Она тяжело вздохнула. Ее изуродованное плечо саднило и ныло, а желудок снова сдавили спазмы. Элисон прислонилась спиной к холодному камню. Почему он не промолчал хотя бы об этом?
— Он сказал, что я ш-шлюха, — она сделала усилие над собой, чтобы произнести это слово. В первый раз Элисон сумела выговорить его вслух. — Он сказал, что все вокруг должны знать об этом. Он наказывает меня за то, что я зарабатываю деньги своим телом… Я позволяла мужчинам снимать меня обнаженной… за деньги.
Элисон чувствовала, что у нее хватит сил все до конца рассказать ему. Она снова испытала приступ жестокой боли, почти нестерпимой, и опять начала раскачиваться из стороны в сторону.
— Он собирался изукрасить меня так, чтобы каждый знал… — Элисон задержала дыхание от очередного приступа боли и продолжала. — Если он не мог… тогда чтобы никто не… Он сделал это, чтобы унизить, растоптать меня, чтобы я умоляла его… — она глядела невидящим взором и говорила тусклым безжизненным голосом. — И я умоляла. Я ползала у его ног… как животное… я умоляла его.
У Зекери сдали нервы. Он не мог больше ее слушать. Он не хотел слышать даже то, что уже было произнесено. Он хотел спрятать, вернуть все слова и горечь ее голоса назад в ящик Пандоры. Он хотел ничего не знать наверняка, а разрабатывать в своем воображении версию, по которой бы эта женщина не страдала, не кричала от боли, не молила на коленях вонючего ублюдка пощадить ее. И он, чтобы поставить все точки над «i», подвел итог услышанному.
— Он изуродовал тебя, потому что был импотентом.
Обычное дело среди садистов, особенно опасных садистов. Ей еще повезло, она осталась живой.

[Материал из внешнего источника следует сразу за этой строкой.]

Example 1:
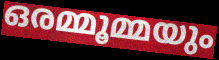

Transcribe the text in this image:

ഒരമ്മൂമ്മയും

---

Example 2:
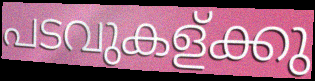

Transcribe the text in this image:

പടവുകള്ക്കു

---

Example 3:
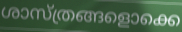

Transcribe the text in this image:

ശാസ്ത്രങ്ങളൊക്കെ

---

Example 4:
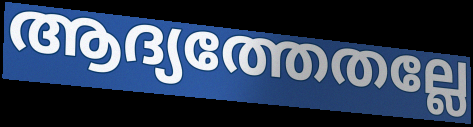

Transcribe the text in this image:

ആദ്യത്തേതല്ലേ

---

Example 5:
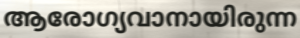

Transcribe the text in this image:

— Да, он был импотентом! — Элисон вспыхнула. — Он пытался… а когда не смог, он напился и… я не хочу рассказывать тебе об этом! — резко оборвала она себя. — Он собирался убить меня.

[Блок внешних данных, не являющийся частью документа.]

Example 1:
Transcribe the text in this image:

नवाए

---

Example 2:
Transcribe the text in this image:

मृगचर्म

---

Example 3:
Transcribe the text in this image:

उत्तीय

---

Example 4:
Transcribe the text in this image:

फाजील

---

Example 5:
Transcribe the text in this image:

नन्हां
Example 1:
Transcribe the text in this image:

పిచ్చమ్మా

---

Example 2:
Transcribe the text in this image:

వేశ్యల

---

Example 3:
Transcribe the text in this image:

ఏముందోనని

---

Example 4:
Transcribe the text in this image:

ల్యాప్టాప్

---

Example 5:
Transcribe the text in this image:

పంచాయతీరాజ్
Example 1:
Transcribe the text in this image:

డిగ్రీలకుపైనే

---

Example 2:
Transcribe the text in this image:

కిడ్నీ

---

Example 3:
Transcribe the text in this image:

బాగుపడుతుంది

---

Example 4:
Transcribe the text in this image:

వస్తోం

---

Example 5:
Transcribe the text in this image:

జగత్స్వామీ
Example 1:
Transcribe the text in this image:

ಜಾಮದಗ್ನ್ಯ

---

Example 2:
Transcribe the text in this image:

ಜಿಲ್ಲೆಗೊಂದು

Он довел ее до края, и она чудом уцелела.
— Ты права, — отозвался Зекери, — я не сомневаюсь, что в конечном итоге он собирался убить тебя.
И он нарочно перевел разговор на события последнего времени.
— Сколько курсов лечения пришлось тебе пройти?
— Что? — переход на другую тему был для нее слишком резким.
— Ты же занималась лечением обожженной кожи. И сколько курсов ты прошла?
Наконец она прекратила свое нервное раскачивание.
— Только один. Доктор говорит, что, возможно, понадобится еще три.
— А что, ожоги слишком глубокие и их невозможно загримировать? — он спросил, не подумав. Подобного рода процедуры очень болезненны, а он стремился перевести разговор на предмет, менее всего травмирующий ее.
— Мне нужно, чтобы шрамы совсем пропали, — сказала она жестко.
О Господи, Кросс, конечно, ей надо полностью избавиться от них! Он, наконец, понял, что случилось с ее карьерой.
— Вот почему ты ушла из бизнеса!
— Когда моя мать умерла, это уже не имело для меня никакого значения.
Элисон содрогнулась при воспоминании о давящей атмосфере секретности, о судебном процессе, об оскорбительных письмах, о давлении на ее мать. Куда бы она ни обратилась, — везде ее встречало праздное любопытство и ханжеская подозрительность. Единственного, чего ей удалось добиться, — это запрещения публикации подробностей судебного дела.
— Джейк поместил меня в клинику. Я вышла оттуда пять месяцев назад.
— Джейк? — Зекери почувствовал укол ревности. Настоящей ревности. Он читал о такой ревности только в книгах. Это чувство ударило ему в голову. А ведь говорила, что незамужем! Но, конечно, в ее жизни были мужчины. По крайней мере, хотя бы один.
— Кто такой, этот Джейк? — он старался, чтобы вопрос прозвучал как бы невзначай, но сам следил за ее реакцией с ледяным вниманием.
— Джейк?.. — она не могла сформулировать, кто был для нее Джейк. Джейк в то тяжелое время, как и сейчас, был для нее все, был сама жизнь. Но Элисон вдруг осознала, что в течение нескольких дней ни разу даже не вспомнила о нем! Она встала и заковыляла к своему рюкзаку.
— Я не хочу больше говорить на эту тему, — недовольно сказала она. — Я ответила на все вопросы, на которые собиралась ответить.